Imagine how you would implement fused convolution. Let’s say we target GPU. Before you can start the second convolution on a single pixel, you have to wait neighbor pixels to finish their first convolution. This requires global sync at shared memory boundary. Since we need to store the output of the first convolution to the global memory, we don’t have any benefit from fusing.

For other architectures it might be doable, but at least in TVM we don’t fuse consecutive convolutions.

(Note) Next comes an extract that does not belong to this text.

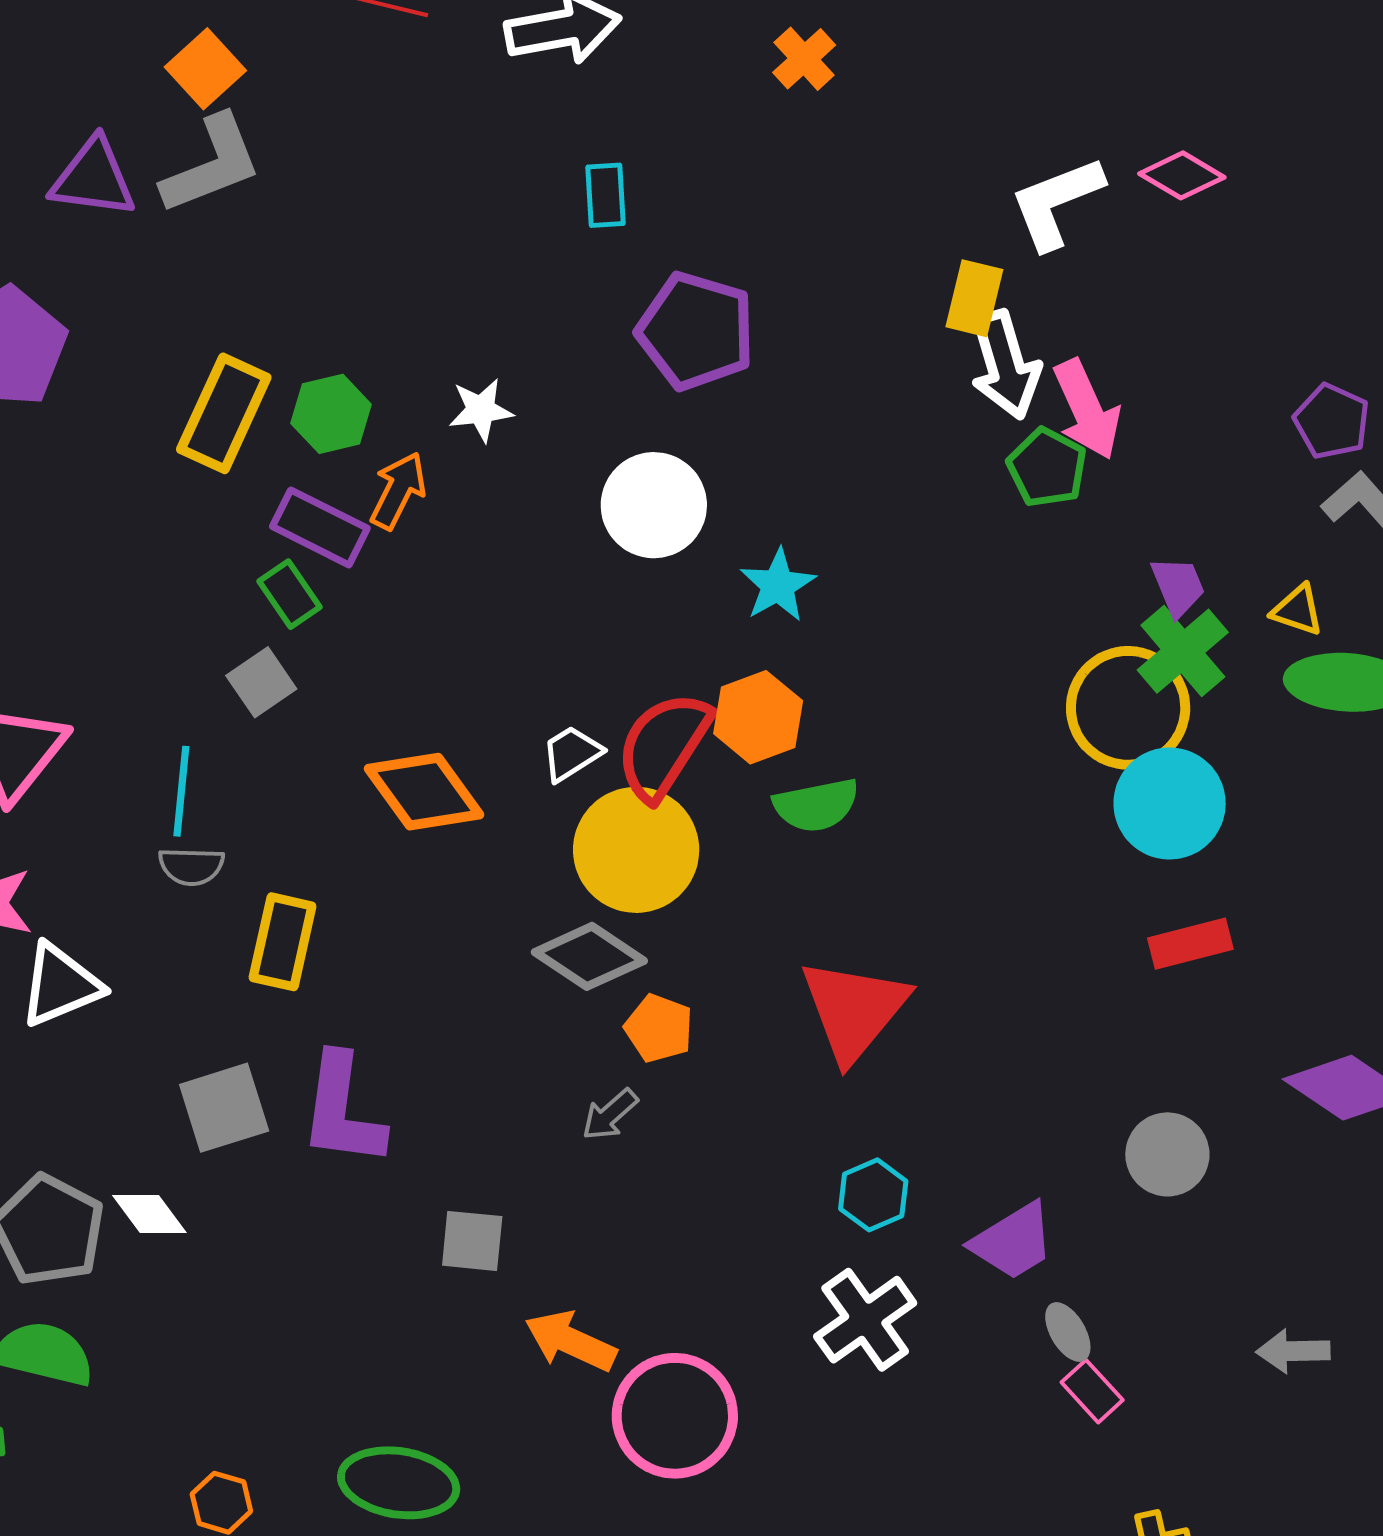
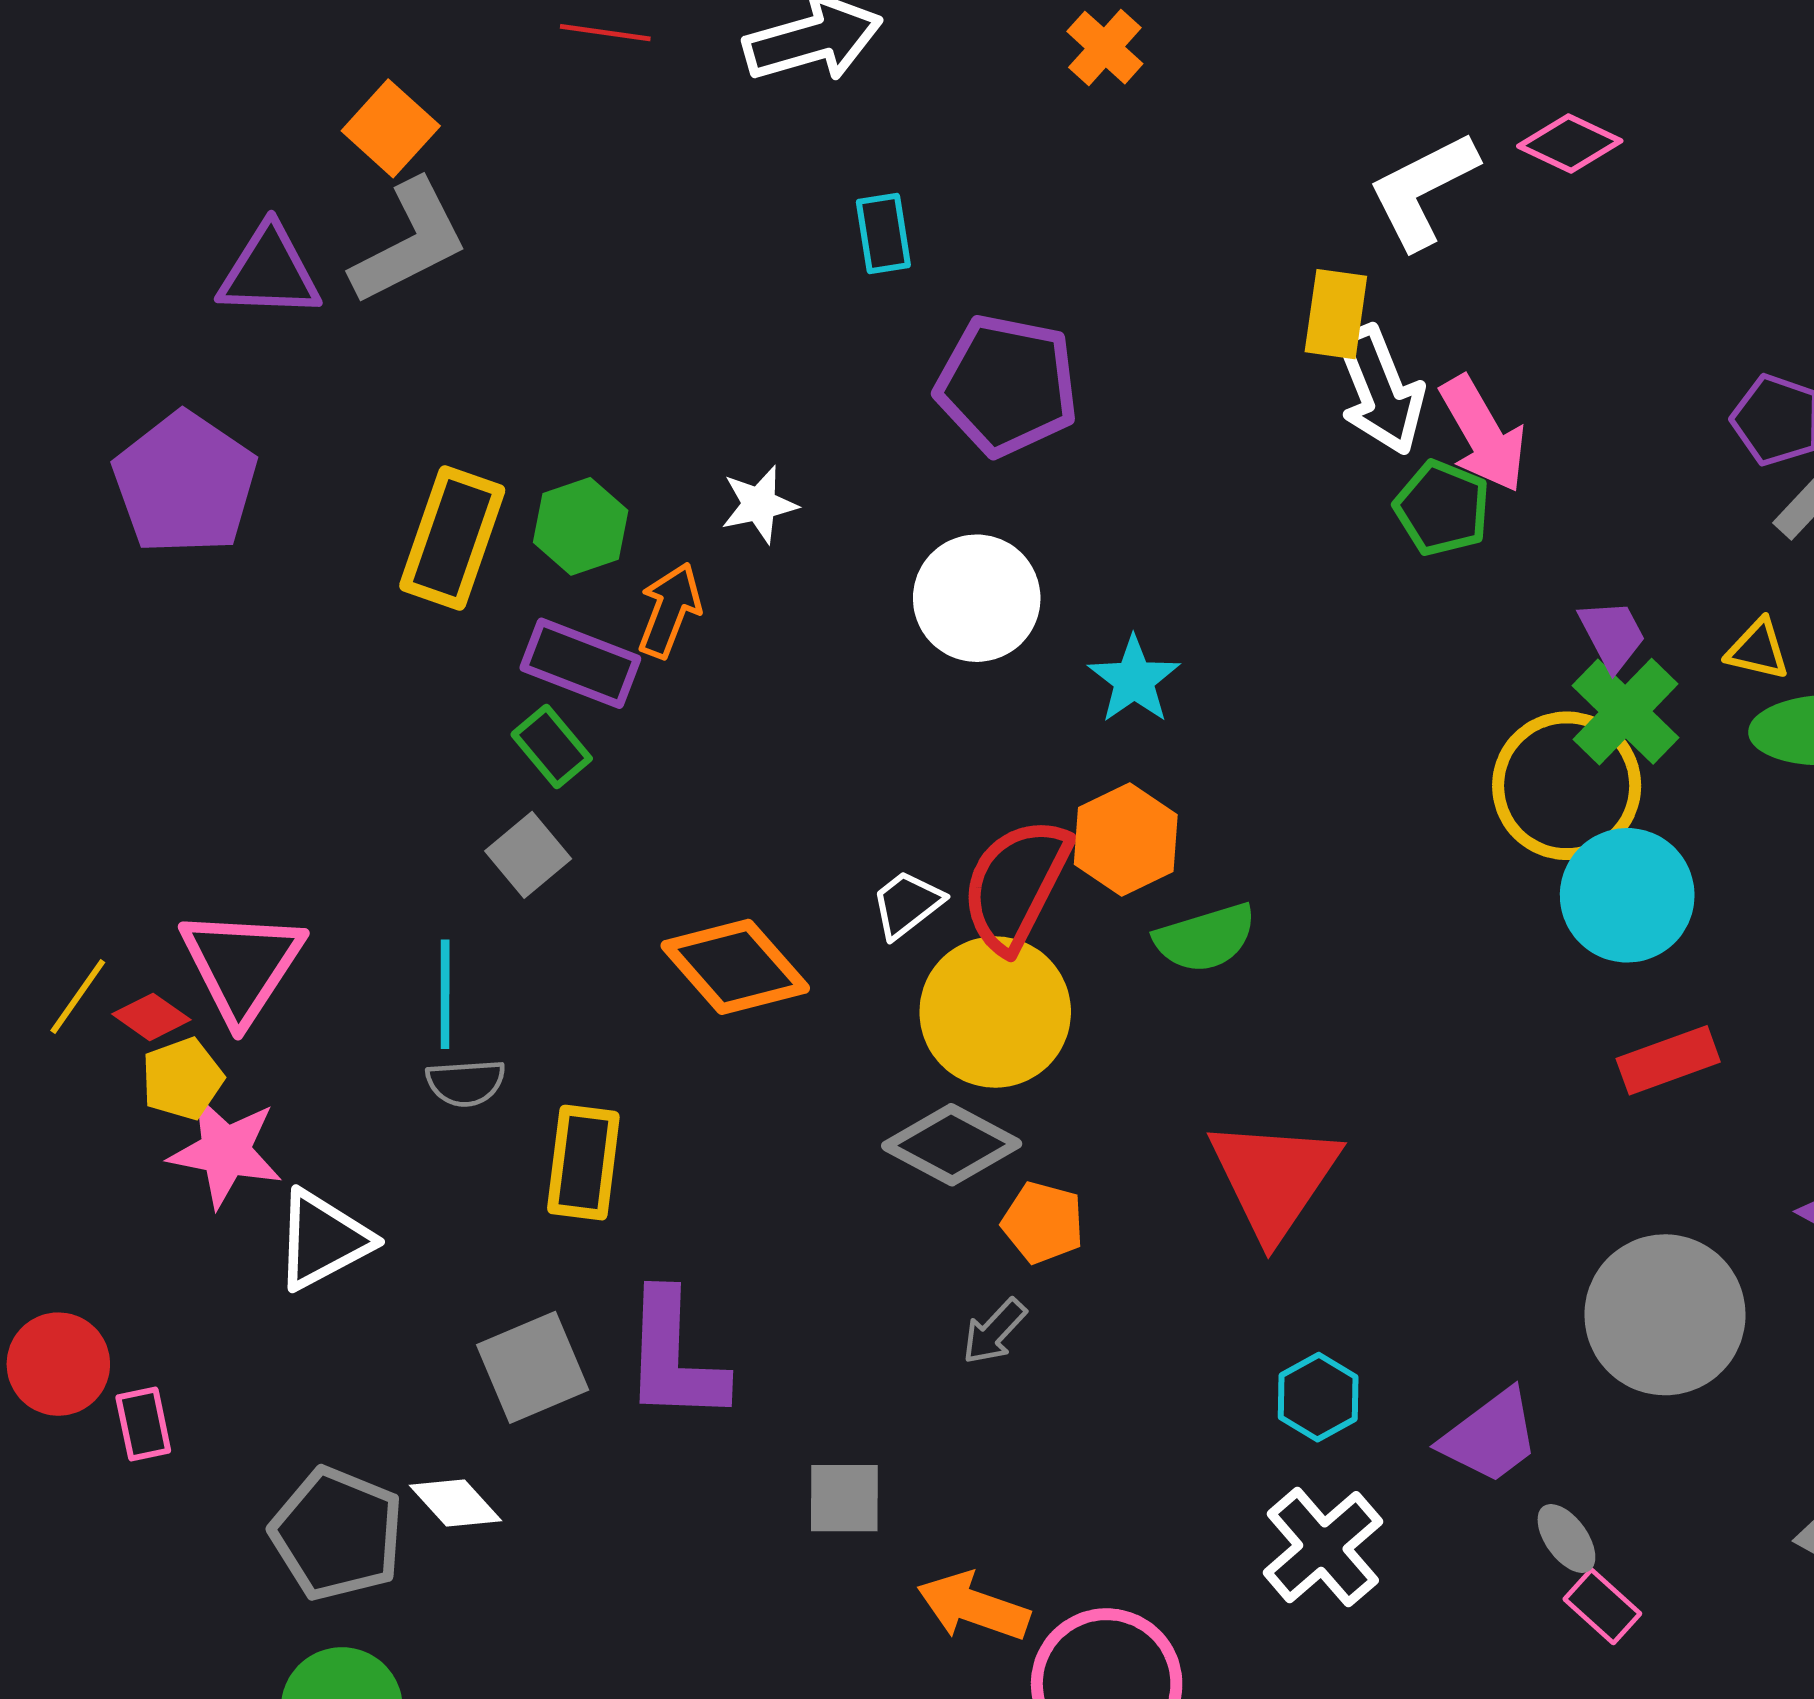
gray circle: (1167, 1154) -> (1665, 1315), size x1.6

aca88 · May 13, 2019, 8:09am

I would probably differentiate between

NNVM (at least v1) had fusion rules which prevented an automatic fusioning (at NNVM level) of two neighbouring convolution layers, therefore all automatic generated TVM “tasks” (i.e. composition of stages) had only one conv layer
It is not possible to generate TVM tasks which describe two neighbouring convs
It is not possible to use TVM scheduling primitives to fuse (i.e. tvm.compute_at) two convs

AFAIK

Is true but is a limitation posed from how NNVM (v1?) was used during operator fusion.
Is false. You can check by defining two tvm.compute which describe two conv2ds and use tvm.lower go get a printout

produce conv1_res{
//code which implements conv2d goes here
}
produce conv2_res{
//code which implements conv2d goes here
}

Is undefined (I havent tried it). Conceptually, I think it is possible since there is an obvious produce consumer relation and the tensors shape relations are also known.

lixiuhong · May 14, 2019, 12:41pm

You mention that it requires a global sync, however, the sync is not necessary when we have redundant computations.
There are many examples in the Halide papers.
In fact, where and when to compute the pixels can bring different trade-off between producer-consumer locality, input locality, and redundant computation.
In my opinion, it can also bring a larger exploration space for performance tuning, when fusing two convs.
I think TVM is capable of generating the code that fuses two convs, but it cannot now.